Leading AI lab builds team of STEM experts to improve domain-specific, multimodal reasoning
Problem
A leading AI lab sought to identify areas within K-12 STEM education where their large language model (LLM) struggled to generate accurate responses. To do so, they needed help sourcing a reliable and diverse team of STEM experts to evaluate their models and provide new domain-specific training data that would push the limitations of their LLM.
Solution
Labelbox's Labeling Services utilized the Alignerr network to assemble a team of highly skilled STEM experts with advanced degrees (PhDs and Masters) in fields like chemistry, biology, and engineering. Using their expertise, they created original multimodal (text and image) prompts and accurate answers to evaluate and improve the model’s responses.
Result
Labelbox's team of STEM experts consistently generated unique multimodal reasoning prompts that identified the model's limitations, enabling the lab to target key areas for improvement and drive performance enhancements. Labelbox is now a pivotal, fully integrated partner in delivering high-quality, domain-specific STEM data for the lab’s real-time loss training workflow.

Introduction
A leading AI lab aimed to identify areas within elementary, middle, and high school (K-12) STEM where their cutting-edge LLM struggled to generate accurate responses. Their goal was to find a reliable team that could seamlessly integrate into their real-time loss workflow to generate complex, differentiated multimodal (image and text) prompts, pinpointing the exact areas where the model needed improvement.

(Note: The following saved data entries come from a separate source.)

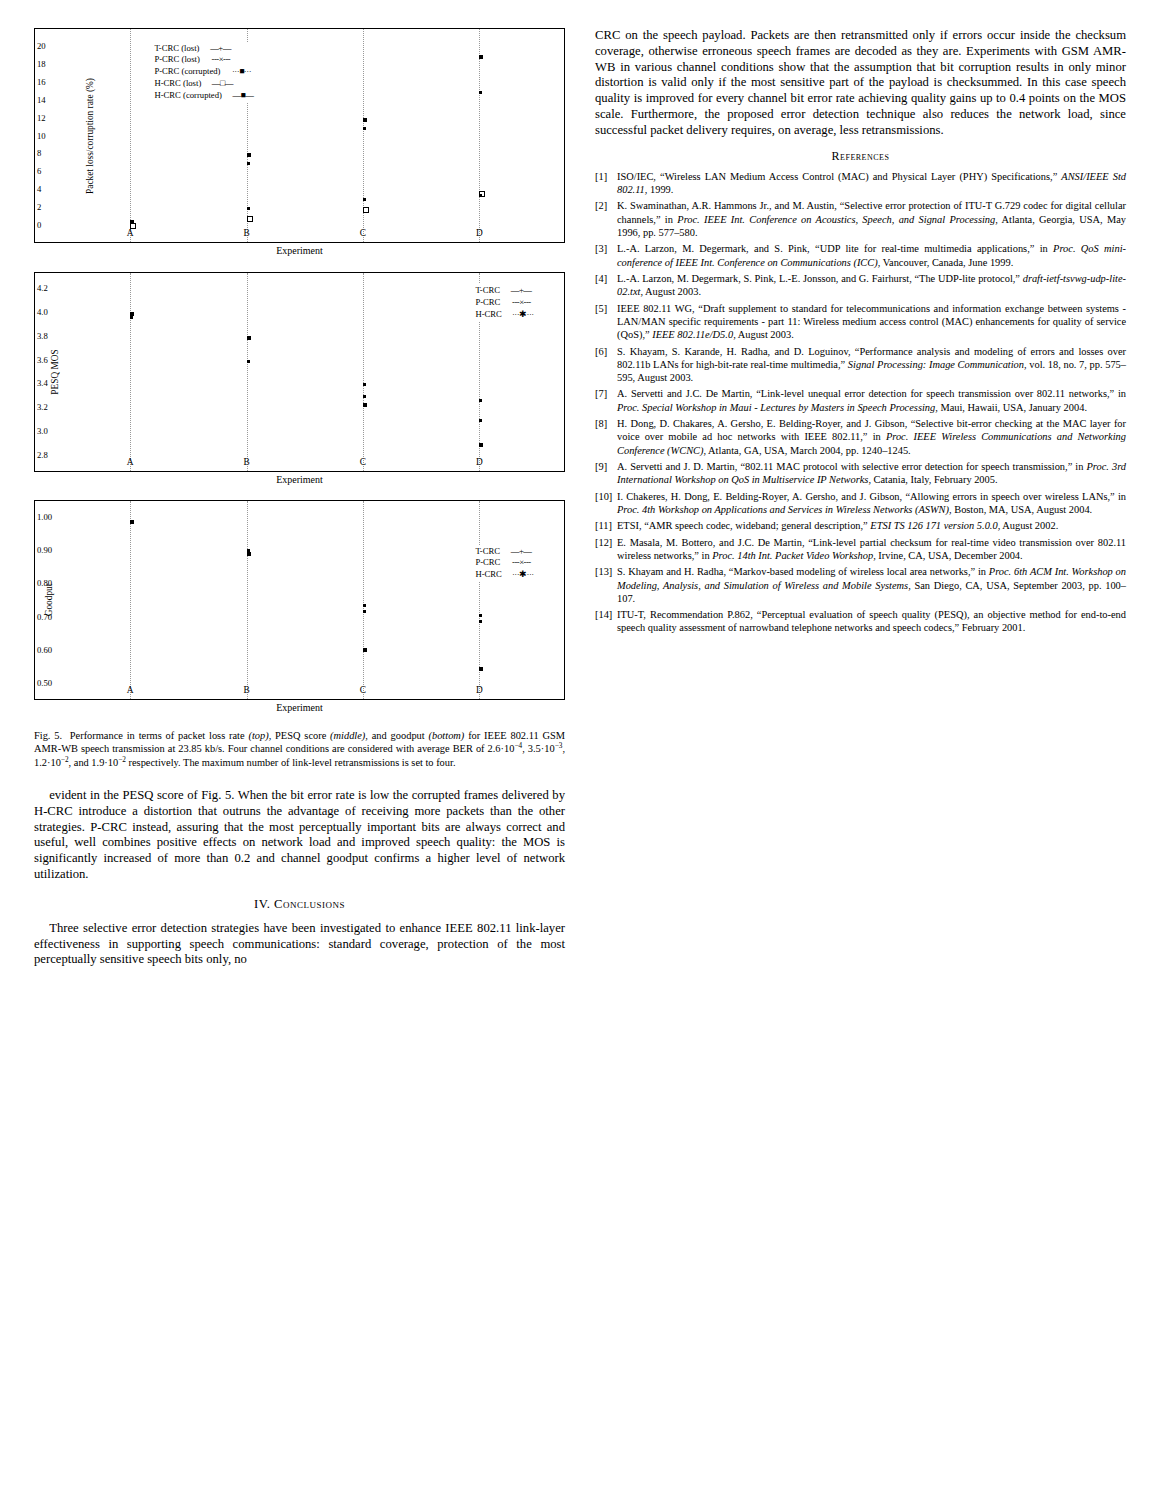Packet loss/corruption rate (%)
20
18
16
14
12
10
8
6
4
2
0
A
B
C
D
T-CRC (lost)—+—
P-CRC (lost)---×---
P-CRC (corrupted)···■···
H-CRC (lost)—□—
H-CRC (corrupted)—■—
Experiment
PESQ MOS
4.2
4.0
3.8
3.6
3.4
3.2
3.0
2.8
A
B
C
D
T-CRC—+—
P-CRC---×---
H-CRC···✱···
Experiment
Goodput
1.00
0.90
0.80
0.70
0.60
0.50
A
B
C
D
T-CRC—+—
P-CRC---×---
H-CRC···✱···
Experiment
Fig. 5. Performance in terms of packet loss rate (top), PESQ score (middle), and goodput (bottom) for IEEE 802.11 GSM AMR-WB speech transmission at 23.85 kb/s. Four channel conditions are considered with average BER of 2.6·10−4, 3.5·10−3, 1.2·10−2, and 1.9·10−2 respectively. The maximum number of link-level retransmissions is set to four.
evident in the PESQ score of Fig. 5. When the bit error rate is low the corrupted frames delivered by H-CRC introduce a distortion that outruns the advantage of receiving more packets than the other strategies. P-CRC instead, assuring that the most perceptually important bits are always correct and useful, well combines positive effects on network load and improved speech quality: the MOS is significantly increased of more than 0.2 and channel goodput confirms a higher level of network utilization.
IV. Conclusions
Three selective error detection strategies have been investigated to enhance IEEE 802.11 link-layer effectiveness in supporting speech communications: standard coverage, protection of the most perceptually sensitive speech bits only, no
CRC on the speech payload. Packets are then retransmitted only if errors occur inside the checksum coverage, otherwise erroneous speech frames are decoded as they are. Experiments with GSM AMR-WB in various channel conditions show that the assumption that bit corruption results in only minor distortion is valid only if the most sensitive part of the payload is checksummed. In this case speech quality is improved for every channel bit error rate achieving quality gains up to 0.4 points on the MOS scale. Furthermore, the proposed error detection technique also reduces the network load, since successful packet delivery requires, on average, less retransmissions.
References
ISO/IEC, “Wireless LAN Medium Access Control (MAC) and Physical Layer (PHY) Specifications,” ANSI/IEEE Std 802.11, 1999.
K. Swaminathan, A.R. Hammons Jr., and M. Austin, “Selective error protection of ITU-T G.729 codec for digital cellular channels,” in Proc. IEEE Int. Conference on Acoustics, Speech, and Signal Processing, Atlanta, Georgia, USA, May 1996, pp. 577–580.
L.-A. Larzon, M. Degermark, and S. Pink, “UDP lite for real-time multimedia applications,” in Proc. QoS mini-conference of IEEE Int. Conference on Communications (ICC), Vancouver, Canada, June 1999.
L.-A. Larzon, M. Degermark, S. Pink, L.-E. Jonsson, and G. Fairhurst, “The UDP-lite protocol,” draft-ietf-tsvwg-udp-lite-02.txt, August 2003.
IEEE 802.11 WG, “Draft supplement to standard for telecommunications and information exchange between systems - LAN/MAN specific requirements - part 11: Wireless medium access control (MAC) enhancements for quality of service (QoS),” IEEE 802.11e/D5.0, August 2003.
S. Khayam, S. Karande, H. Radha, and D. Loguinov, “Performance analysis and modeling of errors and losses over 802.11b LANs for high-bit-rate real-time multimedia,” Signal Processing: Image Communication, vol. 18, no. 7, pp. 575–595, August 2003.
A. Servetti and J.C. De Martin, “Link-level unequal error detection for speech transmission over 802.11 networks,” in Proc. Special Workshop in Maui - Lectures by Masters in Speech Processing, Maui, Hawaii, USA, January 2004.
H. Dong, D. Chakares, A. Gersho, E. Belding-Royer, and J. Gibson, “Selective bit-error checking at the MAC layer for voice over mobile ad hoc networks with IEEE 802.11,” in Proc. IEEE Wireless Communications and Networking Conference (WCNC), Atlanta, GA, USA, March 2004, pp. 1240–1245.
A. Servetti and J. D. Martin, “802.11 MAC protocol with selective error detection for speech transmission,” in Proc. 3rd International Workshop on QoS in Multiservice IP Networks, Catania, Italy, February 2005.
I. Chakeres, H. Dong, E. Belding-Royer, A. Gersho, and J. Gibson, “Allowing errors in speech over wireless LANs,” in Proc. 4th Workshop on Applications and Services in Wireless Networks (ASWN), Boston, MA, USA, August 2004.
ETSI, “AMR speech codec, wideband; general description,” ETSI TS 126 171 version 5.0.0, August 2002.
E. Masala, M. Bottero, and J.C. De Martin, “Link-level partial checksum for real-time video transmission over 802.11 wireless networks,” in Proc. 14th Int. Packet Video Workshop, Irvine, CA, USA, December 2004.
S. Khayam and H. Radha, “Markov-based modeling of wireless local area networks,” in Proc. 6th ACM Int. Workshop on Modeling, Analysis, and Simulation of Wireless and Mobile Systems, San Diego, CA, USA, September 2003, pp. 100–107.
ITU-T, Recommendation P.862, “Perceptual evaluation of speech quality (PESQ), an objective method for end-to-end speech quality assessment of narrowband telephone networks and speech codecs,” February 2001.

However, they faced a critical obstacle in generating unique, domain-specific image and text pairs—sourcing a large group of qualified STEM experts with expertise across technical domains such as biology, physics, engineering, and earth sciences.
Delivering differentiated, multimodal STEM data
The AI lab required a reliable data vendor with expertise in multimodal STEM, and Labelbox’s Labeling Services rose to the challenge. Powered by Alignerr, our talent pool spans a wide range of industry-specific domains, supports multiple languages, and can pull for a diverse group of experts from around the world.
With the ability to quickly source experts, execute a 24-hour calibration period, and manage projects from start to finish, Labelbox swiftly assembled a team of skilled STEM experts to tackle the task.
The task at hand was more than a simple labeling or evaluation task; it was significantly complex with detailed instructions that required original thinking. The AI trainer was asked to generate complex prompts that include images and text (multimodal) that covered a wide variety of STEM fields from all grade levels. Prompts were adjusted until they pushed the limits of the LLM, and then accurate responses were created to help train the model.
Given the complexity of the task, it demanded the expertise of top-tier domain specialists to create challenging prompt-response pairs. Labelbox carefully vetted hundreds of STEM experts in fields like engineering, math, and physics, ultimately selecting 150 highly qualified professionals with PhDs and Master's degrees. Under strict guidelines, the final datasets had to include original prompts that were not easily searchable or available online, covering a broad range of STEM topics.
“My advanced mathematics degree and AP teaching experiences helped me craft nuanced and novel questions that challenged existing AI models. It was exciting to generate multimodal datasets and challenged me to think about certain topics differently. My domain expertise was crucial to creating impactful datasets that will help advance the capabilities of AI.” - Derek H. Math masters and AP math teacher”
After creating the multimodal prompts and their corresponding responses, the team evaluated whether the AI lab’s model struggled with the prompts they created. Only if the model provided incorrect answers multiple times, was the prompt then considered a 'winning label.'
Improving domain-specific tasks performance with experts and software
The AI lab’s overarching goal was to enhance their real-time loss training workflow, which lacked a qualified team of experts to consistently evaluate their models and generate high-quality feedback. This workflow was crucial to their AI development process enabling continuous improvement, identifying model weaknesses, and integrating humans-in-the-loop—all essential for improving the LLM’s performance on domain-specific tasks.
Labelbox’s multimodal chat editor was crucial in incorporating expert human feedback, enabling clear labeling instructions, and permitting the direct evaluation of generated prompts using their specific LLM.
After multiple rounds of evaluation and expert review, Labelbox delivered a new multimodal dataset that significantly enhanced the AI lab’s model performance on complex STEM questions. With a reliable team of experts in place, the lab now has an efficient real-time loss workflow that continuously identifies weaknesses in STEM queries, allowing for precise improvements to their LLM.